What is required -
Reproduce the material below with "READ MORE" replaced by "LEER MÁS", keeping every other line unchanged. Leave the pictures out of your answer.

##### Source records

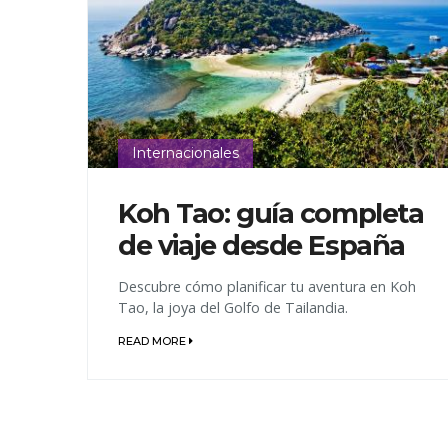
navegación
Internacionales
Koh Tao: guía completa
de viaje desde España
Descubre cómo planificar tu aventura en Koh
Tao, la joya del Golfo de Tailandia.
READ MORE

##########

The answer -
navegación
Internacionales
Koh Tao: guía completa
de viaje desde España
Descubre cómo planificar tu aventura en Koh
Tao, la joya del Golfo de Tailandia.
LEER MÁS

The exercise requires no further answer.